↓

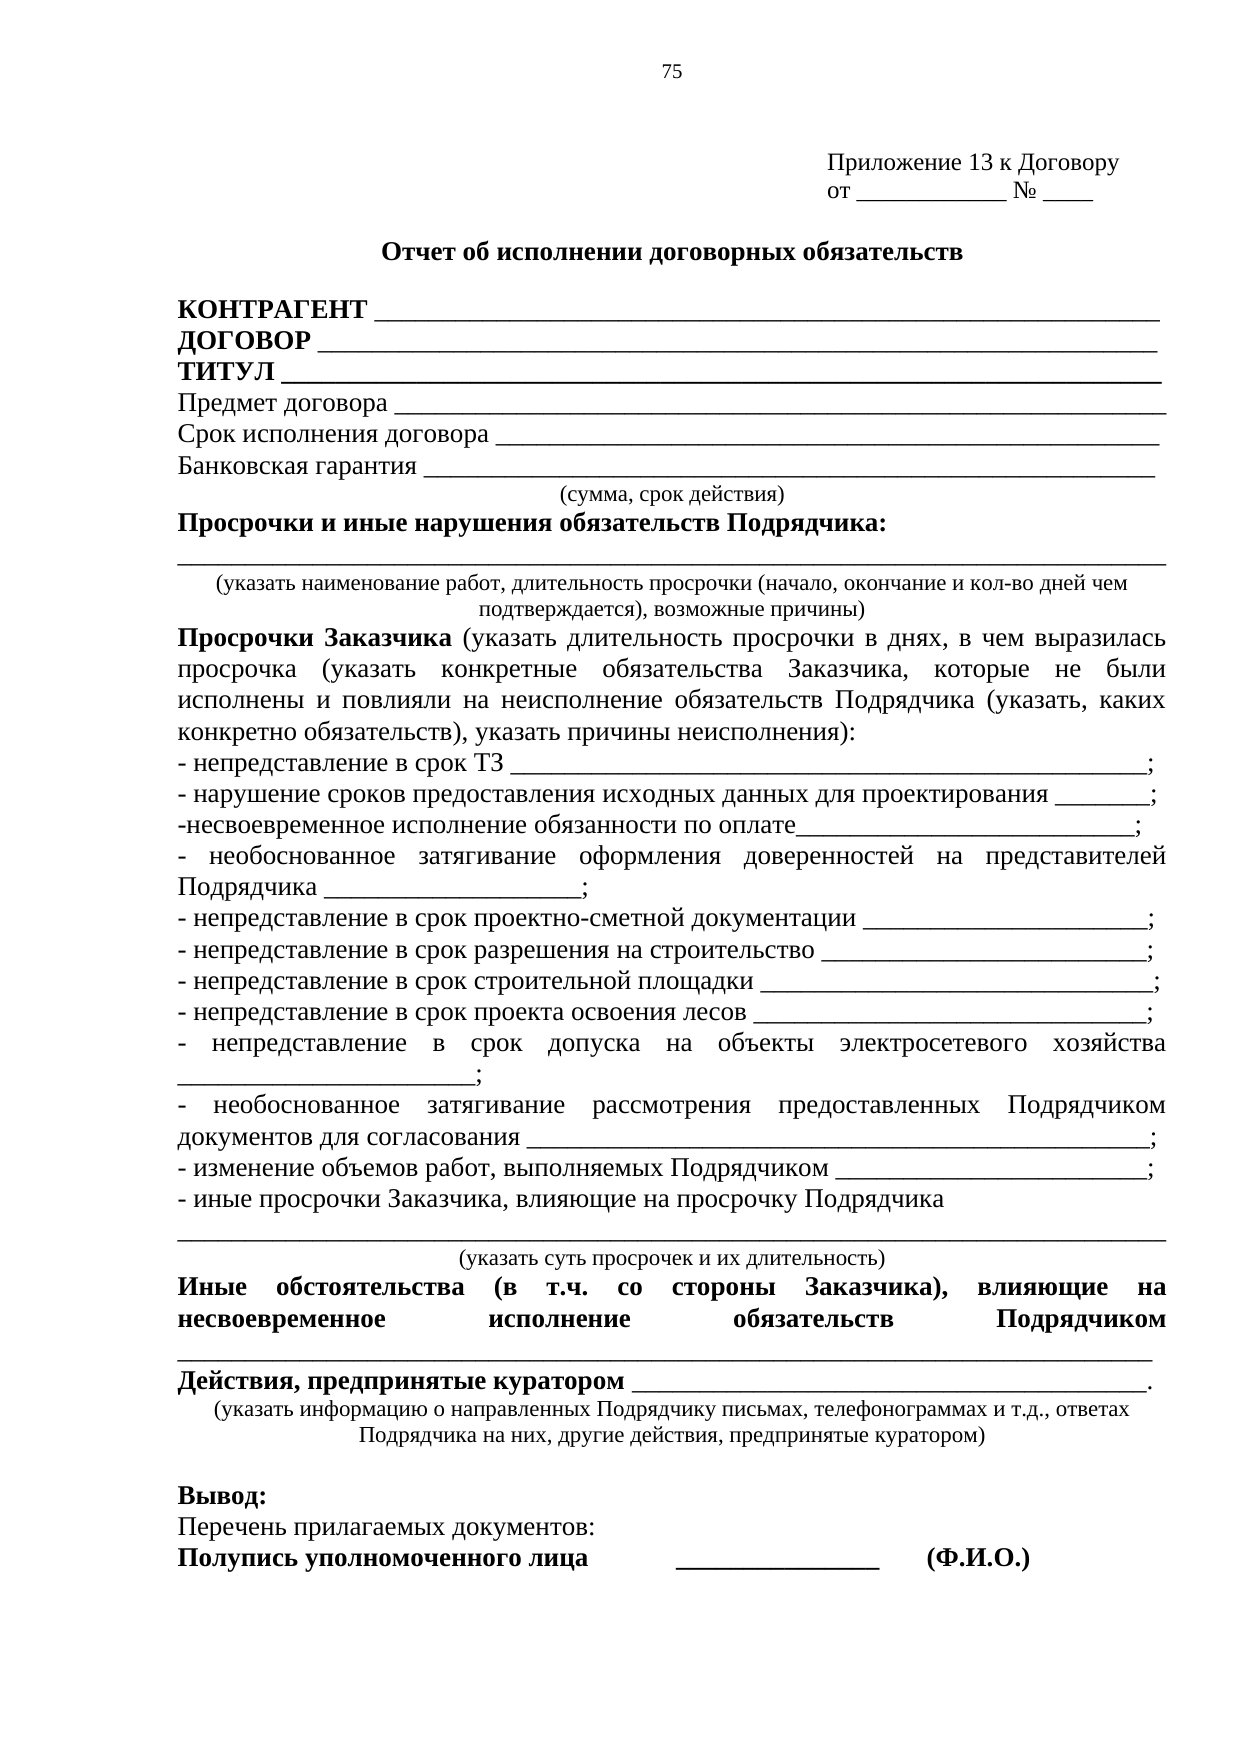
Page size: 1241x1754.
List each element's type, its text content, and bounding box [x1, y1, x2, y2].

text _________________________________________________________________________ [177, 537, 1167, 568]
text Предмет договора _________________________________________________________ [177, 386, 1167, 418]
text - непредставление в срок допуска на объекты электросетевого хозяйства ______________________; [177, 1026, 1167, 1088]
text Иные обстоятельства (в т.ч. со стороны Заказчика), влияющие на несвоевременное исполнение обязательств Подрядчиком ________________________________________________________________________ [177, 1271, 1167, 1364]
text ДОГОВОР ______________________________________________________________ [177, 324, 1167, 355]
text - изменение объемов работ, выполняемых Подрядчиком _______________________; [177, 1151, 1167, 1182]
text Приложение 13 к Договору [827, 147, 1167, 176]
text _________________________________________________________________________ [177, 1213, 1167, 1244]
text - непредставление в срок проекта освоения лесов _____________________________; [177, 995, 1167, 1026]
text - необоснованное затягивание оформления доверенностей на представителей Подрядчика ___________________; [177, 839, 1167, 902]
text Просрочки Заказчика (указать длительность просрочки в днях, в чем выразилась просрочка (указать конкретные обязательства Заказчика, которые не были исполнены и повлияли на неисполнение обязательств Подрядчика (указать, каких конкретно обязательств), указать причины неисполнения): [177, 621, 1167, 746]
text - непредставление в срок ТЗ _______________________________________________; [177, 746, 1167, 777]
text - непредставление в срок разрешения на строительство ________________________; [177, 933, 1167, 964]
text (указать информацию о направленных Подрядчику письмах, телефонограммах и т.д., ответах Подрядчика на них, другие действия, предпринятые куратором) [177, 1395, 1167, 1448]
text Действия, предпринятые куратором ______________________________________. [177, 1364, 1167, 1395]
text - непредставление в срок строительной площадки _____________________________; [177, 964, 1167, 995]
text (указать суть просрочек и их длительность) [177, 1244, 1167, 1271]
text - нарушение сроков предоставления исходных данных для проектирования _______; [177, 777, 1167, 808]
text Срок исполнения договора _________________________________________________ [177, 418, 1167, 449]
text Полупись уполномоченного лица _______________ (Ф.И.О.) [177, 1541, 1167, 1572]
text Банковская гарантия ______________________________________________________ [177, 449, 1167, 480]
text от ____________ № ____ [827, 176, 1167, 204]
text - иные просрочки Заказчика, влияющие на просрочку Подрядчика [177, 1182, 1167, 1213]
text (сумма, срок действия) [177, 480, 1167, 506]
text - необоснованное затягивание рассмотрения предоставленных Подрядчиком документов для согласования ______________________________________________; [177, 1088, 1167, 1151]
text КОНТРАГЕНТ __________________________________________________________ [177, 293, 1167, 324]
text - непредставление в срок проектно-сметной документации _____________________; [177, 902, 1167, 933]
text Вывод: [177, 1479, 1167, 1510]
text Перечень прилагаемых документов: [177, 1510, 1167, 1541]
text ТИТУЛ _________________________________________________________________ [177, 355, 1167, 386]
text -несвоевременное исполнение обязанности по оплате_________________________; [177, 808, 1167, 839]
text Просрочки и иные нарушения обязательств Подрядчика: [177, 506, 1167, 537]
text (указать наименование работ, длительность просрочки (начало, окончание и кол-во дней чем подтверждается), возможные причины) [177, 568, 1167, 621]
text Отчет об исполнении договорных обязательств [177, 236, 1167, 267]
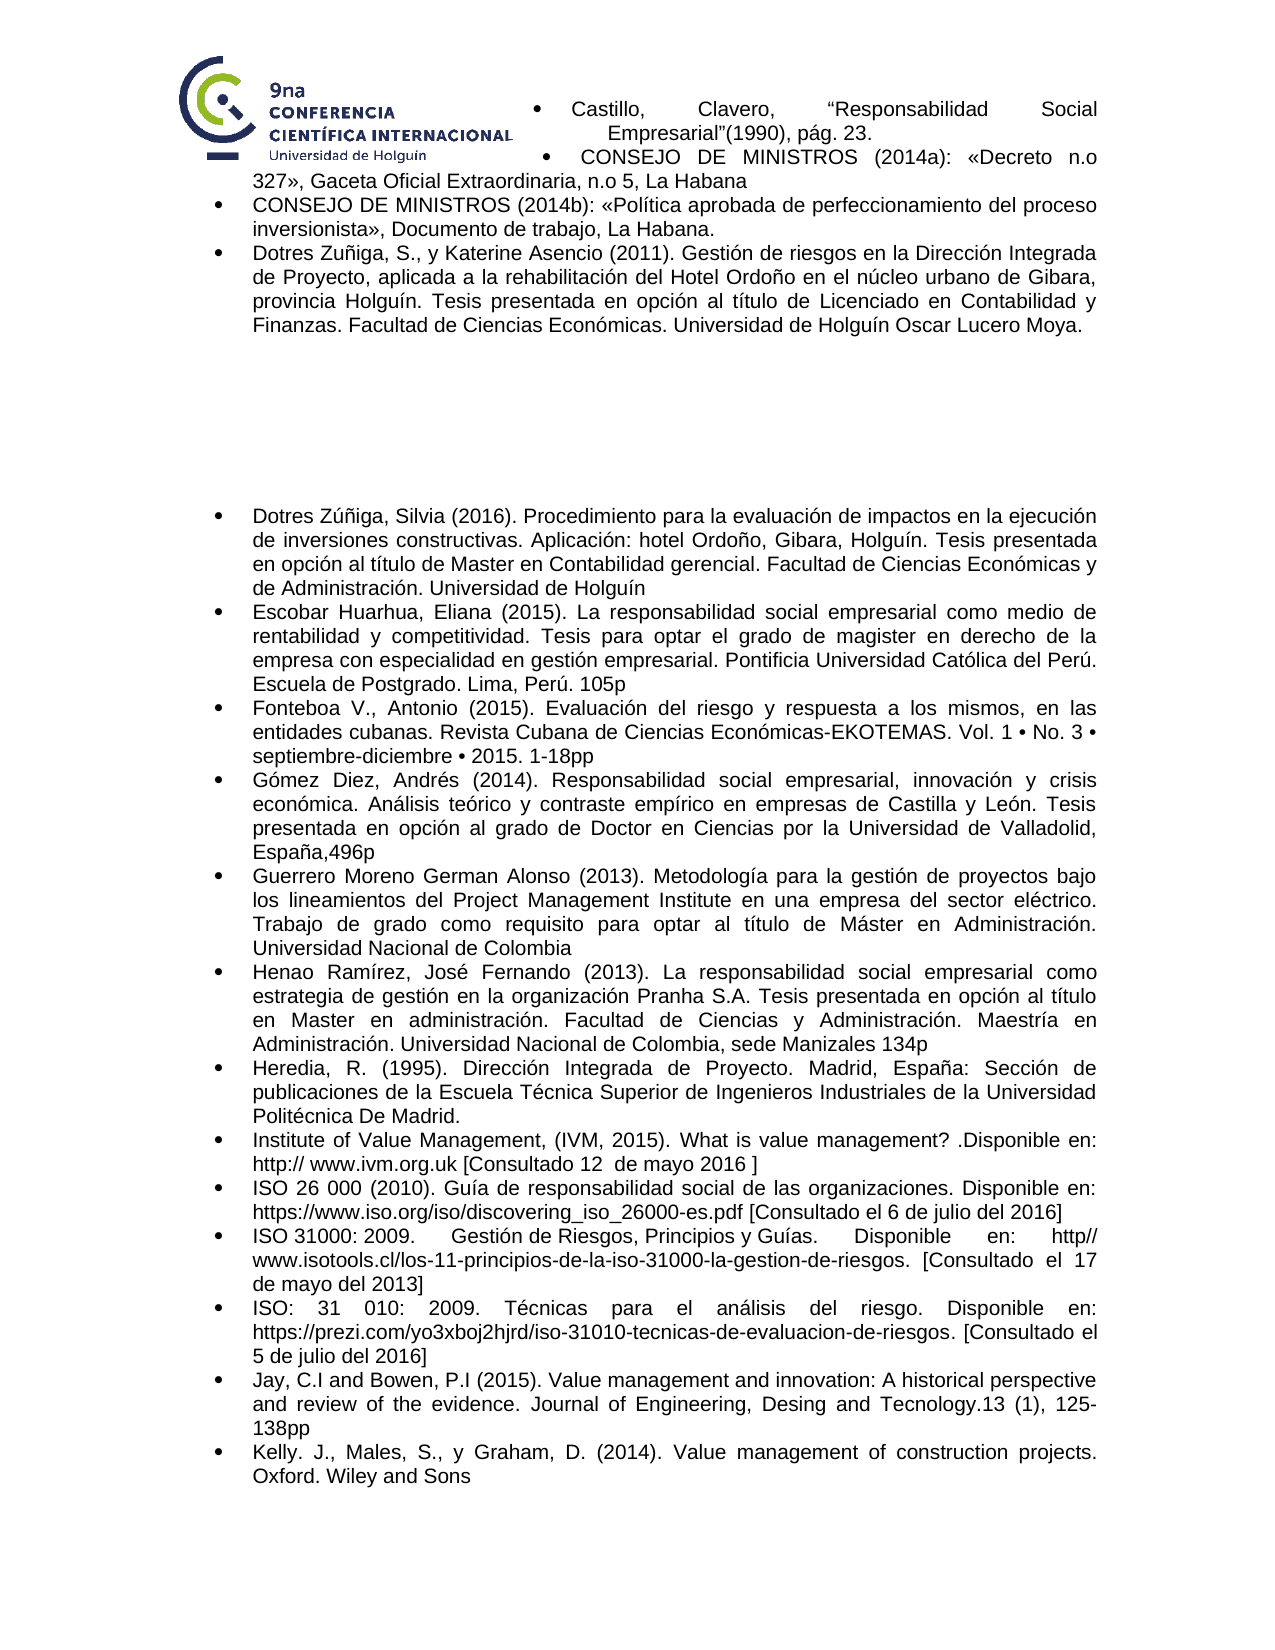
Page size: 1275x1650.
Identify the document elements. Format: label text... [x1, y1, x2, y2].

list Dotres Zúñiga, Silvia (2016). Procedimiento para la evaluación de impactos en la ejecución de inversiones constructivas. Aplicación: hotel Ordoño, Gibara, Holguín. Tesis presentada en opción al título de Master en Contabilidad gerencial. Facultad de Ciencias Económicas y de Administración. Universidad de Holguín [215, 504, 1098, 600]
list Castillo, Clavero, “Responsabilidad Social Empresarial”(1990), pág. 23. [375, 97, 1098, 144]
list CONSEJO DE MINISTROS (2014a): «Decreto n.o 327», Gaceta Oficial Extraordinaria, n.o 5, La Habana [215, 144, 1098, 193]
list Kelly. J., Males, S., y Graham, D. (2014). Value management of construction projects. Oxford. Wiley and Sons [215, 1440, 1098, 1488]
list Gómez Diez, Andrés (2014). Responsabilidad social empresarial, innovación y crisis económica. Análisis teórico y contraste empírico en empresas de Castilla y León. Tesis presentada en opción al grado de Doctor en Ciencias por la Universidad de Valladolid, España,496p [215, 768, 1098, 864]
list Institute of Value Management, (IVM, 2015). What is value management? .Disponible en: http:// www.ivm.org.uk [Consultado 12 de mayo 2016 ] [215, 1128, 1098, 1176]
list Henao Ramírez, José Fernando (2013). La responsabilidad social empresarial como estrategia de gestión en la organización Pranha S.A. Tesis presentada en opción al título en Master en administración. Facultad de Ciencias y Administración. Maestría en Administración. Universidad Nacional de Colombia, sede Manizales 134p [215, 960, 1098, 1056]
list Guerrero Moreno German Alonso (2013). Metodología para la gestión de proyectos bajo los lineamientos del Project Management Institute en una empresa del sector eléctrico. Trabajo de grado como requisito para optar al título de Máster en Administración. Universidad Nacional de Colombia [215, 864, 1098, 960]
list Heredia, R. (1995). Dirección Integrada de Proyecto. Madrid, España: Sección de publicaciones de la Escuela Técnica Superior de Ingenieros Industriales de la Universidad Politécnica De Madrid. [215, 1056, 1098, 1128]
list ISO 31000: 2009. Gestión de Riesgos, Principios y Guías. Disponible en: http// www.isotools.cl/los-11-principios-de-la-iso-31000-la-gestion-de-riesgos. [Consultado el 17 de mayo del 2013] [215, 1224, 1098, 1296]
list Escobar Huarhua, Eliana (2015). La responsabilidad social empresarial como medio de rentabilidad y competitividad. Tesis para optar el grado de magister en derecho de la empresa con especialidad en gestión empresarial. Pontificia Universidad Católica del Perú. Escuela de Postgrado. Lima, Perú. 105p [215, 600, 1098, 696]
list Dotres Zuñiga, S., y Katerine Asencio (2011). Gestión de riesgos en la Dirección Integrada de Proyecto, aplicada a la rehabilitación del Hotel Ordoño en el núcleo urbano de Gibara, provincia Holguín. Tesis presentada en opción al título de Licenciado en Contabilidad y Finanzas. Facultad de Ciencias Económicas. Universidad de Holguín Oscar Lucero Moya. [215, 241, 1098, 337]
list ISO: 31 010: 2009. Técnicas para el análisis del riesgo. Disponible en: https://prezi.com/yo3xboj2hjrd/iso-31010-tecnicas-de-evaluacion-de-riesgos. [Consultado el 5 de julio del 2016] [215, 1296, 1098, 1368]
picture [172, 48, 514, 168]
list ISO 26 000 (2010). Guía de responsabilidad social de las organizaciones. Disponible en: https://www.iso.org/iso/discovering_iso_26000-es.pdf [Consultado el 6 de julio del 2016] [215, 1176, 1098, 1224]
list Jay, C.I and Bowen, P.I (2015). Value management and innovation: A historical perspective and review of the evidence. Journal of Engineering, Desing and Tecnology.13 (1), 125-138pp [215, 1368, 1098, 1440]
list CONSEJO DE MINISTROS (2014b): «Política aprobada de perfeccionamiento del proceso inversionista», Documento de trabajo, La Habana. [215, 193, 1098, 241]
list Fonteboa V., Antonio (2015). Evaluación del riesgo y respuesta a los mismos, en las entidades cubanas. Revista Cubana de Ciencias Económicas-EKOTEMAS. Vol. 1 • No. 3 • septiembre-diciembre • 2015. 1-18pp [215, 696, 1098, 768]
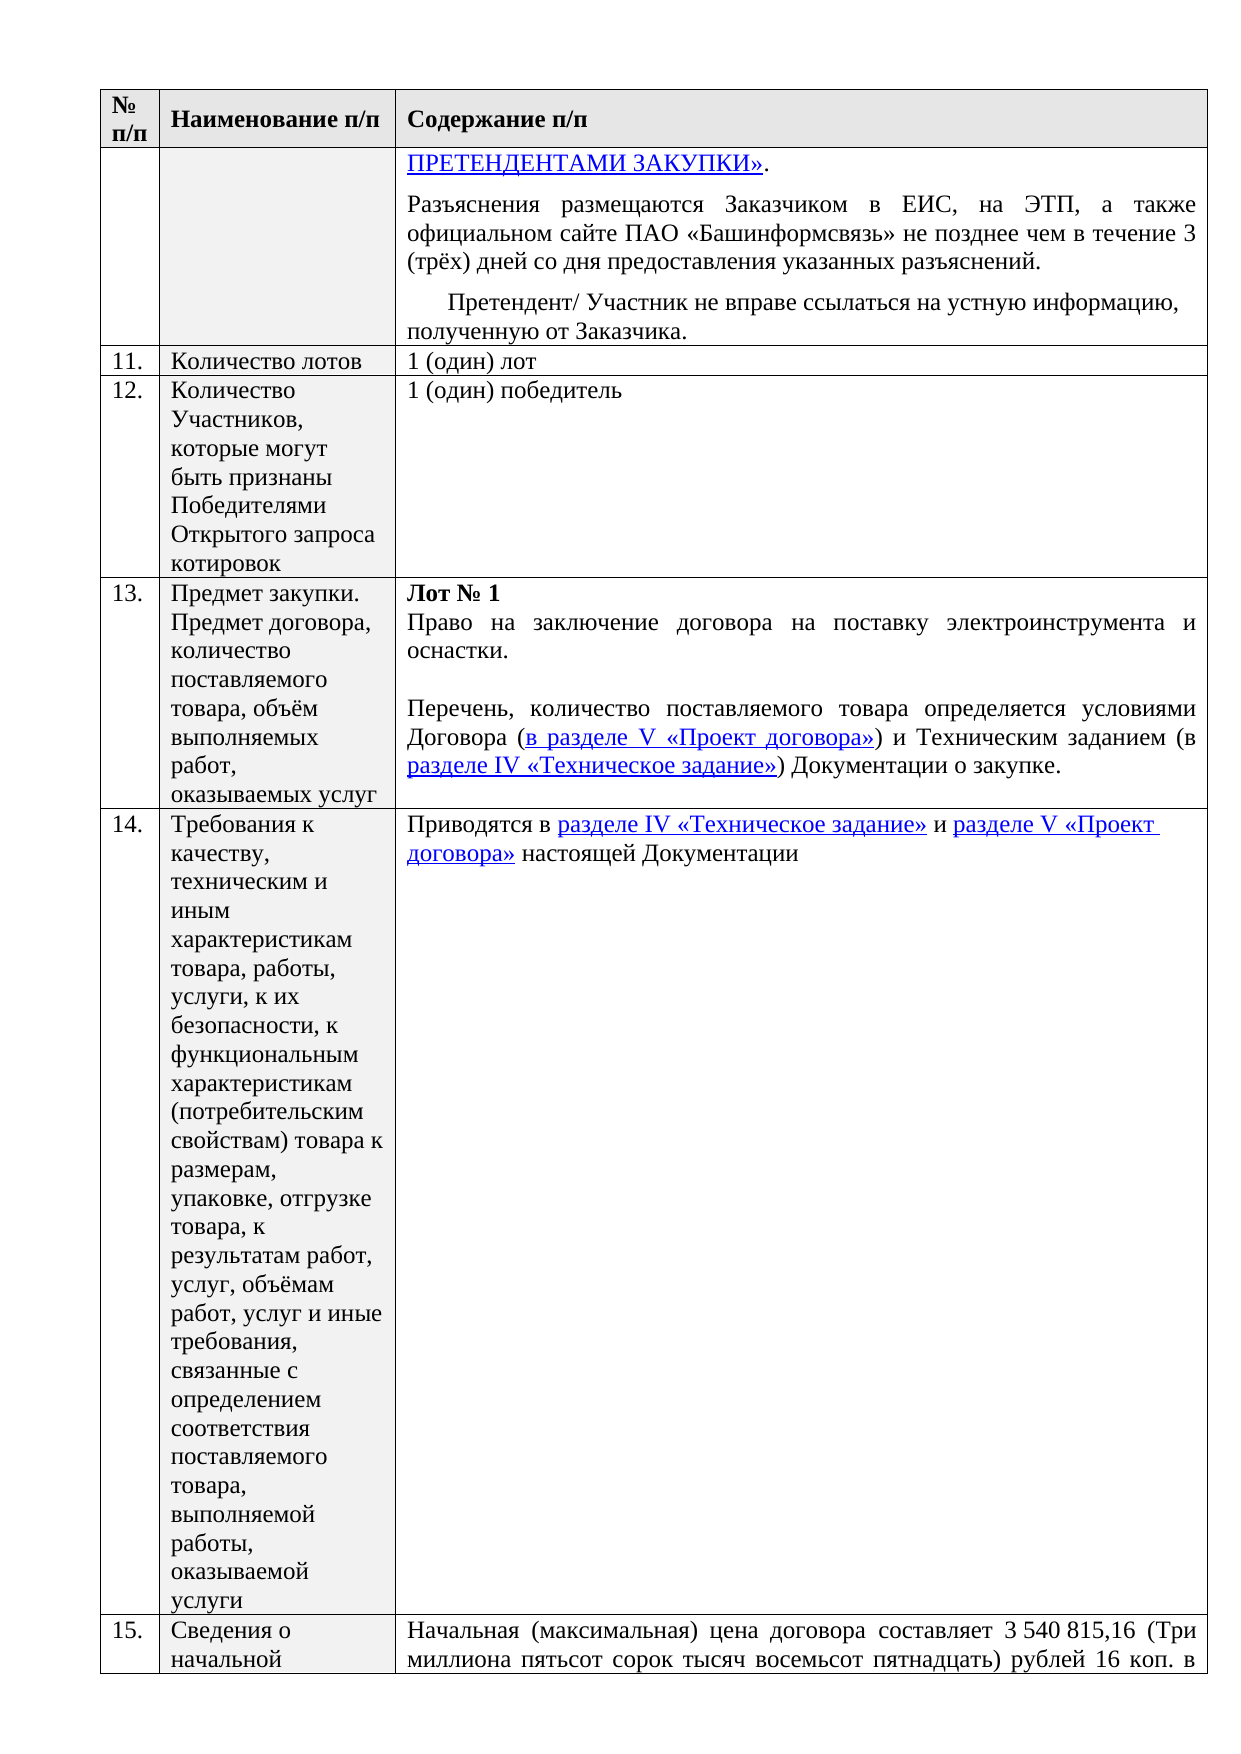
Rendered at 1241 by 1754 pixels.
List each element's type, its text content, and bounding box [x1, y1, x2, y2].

↑

Only the line that contains "Rendered at 1241 by 1754 pixels." and the lines after it, through the end of the data above, are to be repeated exactly.

> **WRITTEN REPLY**
Rendered at 1241 by 1754 pixels.
List each element's type, its text content, and bounding box [x1, y1, x2, y2].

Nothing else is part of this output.